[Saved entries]
====================

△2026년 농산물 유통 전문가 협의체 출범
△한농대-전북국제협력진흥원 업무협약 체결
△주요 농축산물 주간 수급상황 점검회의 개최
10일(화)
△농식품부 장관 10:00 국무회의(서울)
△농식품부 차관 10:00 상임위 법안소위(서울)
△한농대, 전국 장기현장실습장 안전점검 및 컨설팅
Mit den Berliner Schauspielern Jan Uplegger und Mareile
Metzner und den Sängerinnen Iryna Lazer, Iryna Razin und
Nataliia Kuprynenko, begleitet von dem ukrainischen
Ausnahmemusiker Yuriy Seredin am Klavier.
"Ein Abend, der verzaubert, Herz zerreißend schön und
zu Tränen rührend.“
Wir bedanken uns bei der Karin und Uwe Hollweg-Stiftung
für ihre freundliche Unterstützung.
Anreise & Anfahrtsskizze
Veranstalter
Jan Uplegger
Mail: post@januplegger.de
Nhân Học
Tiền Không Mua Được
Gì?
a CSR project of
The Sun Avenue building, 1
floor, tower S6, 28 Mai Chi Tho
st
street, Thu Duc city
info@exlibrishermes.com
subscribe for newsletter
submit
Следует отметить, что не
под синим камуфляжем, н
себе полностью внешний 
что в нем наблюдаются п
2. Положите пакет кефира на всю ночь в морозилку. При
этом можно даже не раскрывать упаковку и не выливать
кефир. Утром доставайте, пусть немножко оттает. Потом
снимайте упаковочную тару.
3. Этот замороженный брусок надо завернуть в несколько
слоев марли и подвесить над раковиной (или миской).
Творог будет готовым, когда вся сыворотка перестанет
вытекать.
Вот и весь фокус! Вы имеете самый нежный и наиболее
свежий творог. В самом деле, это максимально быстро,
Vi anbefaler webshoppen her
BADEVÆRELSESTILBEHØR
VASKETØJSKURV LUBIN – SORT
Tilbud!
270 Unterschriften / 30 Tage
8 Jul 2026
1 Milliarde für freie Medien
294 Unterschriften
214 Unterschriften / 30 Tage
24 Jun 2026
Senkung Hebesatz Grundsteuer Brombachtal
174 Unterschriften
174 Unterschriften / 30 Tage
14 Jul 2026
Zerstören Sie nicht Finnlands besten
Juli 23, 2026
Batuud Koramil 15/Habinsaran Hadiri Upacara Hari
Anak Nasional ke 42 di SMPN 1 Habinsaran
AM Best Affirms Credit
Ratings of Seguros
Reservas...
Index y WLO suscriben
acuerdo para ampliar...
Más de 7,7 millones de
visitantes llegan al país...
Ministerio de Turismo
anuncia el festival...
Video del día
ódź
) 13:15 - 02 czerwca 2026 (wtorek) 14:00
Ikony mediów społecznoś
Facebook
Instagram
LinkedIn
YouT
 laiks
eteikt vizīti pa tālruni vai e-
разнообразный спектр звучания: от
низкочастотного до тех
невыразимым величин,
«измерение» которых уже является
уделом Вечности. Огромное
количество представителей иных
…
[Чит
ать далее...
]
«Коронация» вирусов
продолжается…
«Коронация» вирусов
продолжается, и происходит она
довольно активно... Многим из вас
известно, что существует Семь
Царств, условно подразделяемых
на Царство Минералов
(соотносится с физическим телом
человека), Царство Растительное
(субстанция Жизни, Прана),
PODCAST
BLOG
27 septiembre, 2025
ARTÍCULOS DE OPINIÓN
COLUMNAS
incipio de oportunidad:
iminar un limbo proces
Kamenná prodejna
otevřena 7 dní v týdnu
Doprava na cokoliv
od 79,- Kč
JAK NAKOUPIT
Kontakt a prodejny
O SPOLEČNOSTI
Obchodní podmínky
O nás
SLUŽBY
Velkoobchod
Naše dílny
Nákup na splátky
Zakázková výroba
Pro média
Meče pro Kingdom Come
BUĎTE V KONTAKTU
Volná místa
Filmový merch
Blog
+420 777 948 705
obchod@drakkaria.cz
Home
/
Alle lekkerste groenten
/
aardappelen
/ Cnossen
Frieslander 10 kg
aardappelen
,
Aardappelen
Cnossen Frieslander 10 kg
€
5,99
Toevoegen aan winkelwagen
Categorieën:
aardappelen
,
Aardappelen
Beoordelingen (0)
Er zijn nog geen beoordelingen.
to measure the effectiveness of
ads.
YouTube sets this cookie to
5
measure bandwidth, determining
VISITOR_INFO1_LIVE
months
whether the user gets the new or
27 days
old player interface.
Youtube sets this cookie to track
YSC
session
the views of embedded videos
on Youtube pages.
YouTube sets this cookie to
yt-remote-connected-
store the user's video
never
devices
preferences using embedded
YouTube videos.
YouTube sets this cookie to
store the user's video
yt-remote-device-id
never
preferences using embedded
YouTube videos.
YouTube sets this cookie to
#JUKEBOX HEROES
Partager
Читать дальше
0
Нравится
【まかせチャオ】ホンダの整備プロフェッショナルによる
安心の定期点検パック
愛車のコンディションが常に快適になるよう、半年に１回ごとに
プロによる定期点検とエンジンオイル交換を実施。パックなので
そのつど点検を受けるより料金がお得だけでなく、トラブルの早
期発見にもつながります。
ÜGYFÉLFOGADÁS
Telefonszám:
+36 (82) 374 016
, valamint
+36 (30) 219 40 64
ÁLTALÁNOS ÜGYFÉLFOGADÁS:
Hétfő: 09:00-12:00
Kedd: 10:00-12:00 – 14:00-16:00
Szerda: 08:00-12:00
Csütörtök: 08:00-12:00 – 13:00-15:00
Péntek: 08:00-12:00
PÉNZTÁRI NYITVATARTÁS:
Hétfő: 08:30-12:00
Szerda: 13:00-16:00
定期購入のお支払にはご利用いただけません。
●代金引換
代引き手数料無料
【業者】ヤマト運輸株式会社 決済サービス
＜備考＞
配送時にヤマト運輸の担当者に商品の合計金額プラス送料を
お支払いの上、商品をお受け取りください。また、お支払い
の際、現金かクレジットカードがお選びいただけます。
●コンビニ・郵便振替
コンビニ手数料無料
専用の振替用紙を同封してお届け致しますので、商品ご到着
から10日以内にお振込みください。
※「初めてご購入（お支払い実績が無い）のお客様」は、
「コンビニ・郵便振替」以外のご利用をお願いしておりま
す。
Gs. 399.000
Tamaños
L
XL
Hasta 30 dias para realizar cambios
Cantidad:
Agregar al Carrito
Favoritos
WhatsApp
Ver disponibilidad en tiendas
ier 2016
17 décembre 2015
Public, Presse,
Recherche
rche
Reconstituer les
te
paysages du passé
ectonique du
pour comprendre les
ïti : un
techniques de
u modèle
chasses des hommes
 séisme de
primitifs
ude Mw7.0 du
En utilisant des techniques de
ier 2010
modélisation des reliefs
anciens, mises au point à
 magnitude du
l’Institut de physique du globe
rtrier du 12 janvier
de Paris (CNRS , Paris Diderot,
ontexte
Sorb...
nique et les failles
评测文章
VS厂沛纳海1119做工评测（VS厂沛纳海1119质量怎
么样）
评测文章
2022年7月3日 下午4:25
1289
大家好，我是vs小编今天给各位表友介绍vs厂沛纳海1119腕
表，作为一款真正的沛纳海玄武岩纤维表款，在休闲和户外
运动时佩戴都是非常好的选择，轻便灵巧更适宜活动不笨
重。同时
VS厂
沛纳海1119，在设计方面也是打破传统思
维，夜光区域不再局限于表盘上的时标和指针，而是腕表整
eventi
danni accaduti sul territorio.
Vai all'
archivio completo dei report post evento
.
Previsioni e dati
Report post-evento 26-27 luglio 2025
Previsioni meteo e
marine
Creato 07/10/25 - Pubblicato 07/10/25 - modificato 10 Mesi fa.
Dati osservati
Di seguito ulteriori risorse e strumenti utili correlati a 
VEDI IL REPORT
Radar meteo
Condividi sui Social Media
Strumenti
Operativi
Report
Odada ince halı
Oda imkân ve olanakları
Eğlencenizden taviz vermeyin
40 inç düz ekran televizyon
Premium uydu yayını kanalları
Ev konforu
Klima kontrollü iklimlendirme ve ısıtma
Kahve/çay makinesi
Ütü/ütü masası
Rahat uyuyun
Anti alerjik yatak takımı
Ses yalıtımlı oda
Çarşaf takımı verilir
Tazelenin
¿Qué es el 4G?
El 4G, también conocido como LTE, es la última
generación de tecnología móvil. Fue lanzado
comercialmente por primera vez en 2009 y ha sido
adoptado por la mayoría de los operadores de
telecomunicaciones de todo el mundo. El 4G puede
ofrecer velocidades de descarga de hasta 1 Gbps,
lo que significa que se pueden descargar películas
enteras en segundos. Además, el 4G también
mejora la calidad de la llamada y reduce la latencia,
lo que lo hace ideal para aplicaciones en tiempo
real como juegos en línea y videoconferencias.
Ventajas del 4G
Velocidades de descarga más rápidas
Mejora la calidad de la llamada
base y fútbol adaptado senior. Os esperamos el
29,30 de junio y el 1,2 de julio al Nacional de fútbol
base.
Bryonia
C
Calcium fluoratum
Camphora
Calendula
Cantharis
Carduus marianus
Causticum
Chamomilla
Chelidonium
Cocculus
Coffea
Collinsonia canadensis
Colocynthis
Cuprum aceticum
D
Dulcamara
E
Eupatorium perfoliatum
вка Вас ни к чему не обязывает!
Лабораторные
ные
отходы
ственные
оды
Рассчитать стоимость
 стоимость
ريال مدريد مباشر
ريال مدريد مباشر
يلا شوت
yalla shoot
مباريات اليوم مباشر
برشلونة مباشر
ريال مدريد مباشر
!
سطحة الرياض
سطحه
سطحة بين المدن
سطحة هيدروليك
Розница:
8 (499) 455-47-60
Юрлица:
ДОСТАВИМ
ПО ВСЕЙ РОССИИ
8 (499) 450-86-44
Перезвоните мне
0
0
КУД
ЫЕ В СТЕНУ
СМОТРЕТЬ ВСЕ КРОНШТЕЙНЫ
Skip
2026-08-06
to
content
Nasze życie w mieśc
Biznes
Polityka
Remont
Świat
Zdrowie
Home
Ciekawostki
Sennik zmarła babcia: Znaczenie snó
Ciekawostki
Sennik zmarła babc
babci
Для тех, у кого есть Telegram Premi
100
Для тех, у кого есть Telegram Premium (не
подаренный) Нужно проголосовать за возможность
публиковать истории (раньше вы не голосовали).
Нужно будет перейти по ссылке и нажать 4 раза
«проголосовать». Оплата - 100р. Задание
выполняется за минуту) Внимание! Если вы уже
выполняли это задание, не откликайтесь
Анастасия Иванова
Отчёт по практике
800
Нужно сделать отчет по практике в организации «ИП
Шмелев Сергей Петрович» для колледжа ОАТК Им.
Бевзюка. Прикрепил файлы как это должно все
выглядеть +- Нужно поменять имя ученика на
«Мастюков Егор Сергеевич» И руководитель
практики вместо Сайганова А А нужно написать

====================

--- EXERCISE PROMPT ---
Please pull out the lines of the listing from its very start through the line containing "Nataliia Kuprynenko, begleitet", both ends included, and reproduce them word for word.

--- RESPONSE TO THE EXERCISE ---
△2026년 농산물 유통 전문가 협의체 출범
△한농대-전북국제협력진흥원 업무협약 체결
△주요 농축산물 주간 수급상황 점검회의 개최
10일(화)
△농식품부 장관 10:00 국무회의(서울)
△농식품부 차관 10:00 상임위 법안소위(서울)
△한농대, 전국 장기현장실습장 안전점검 및 컨설팅
Mit den Berliner Schauspielern Jan Uplegger und Mareile
Metzner und den Sängerinnen Iryna Lazer, Iryna Razin und
Nataliia Kuprynenko, begleitet von dem ukrainischen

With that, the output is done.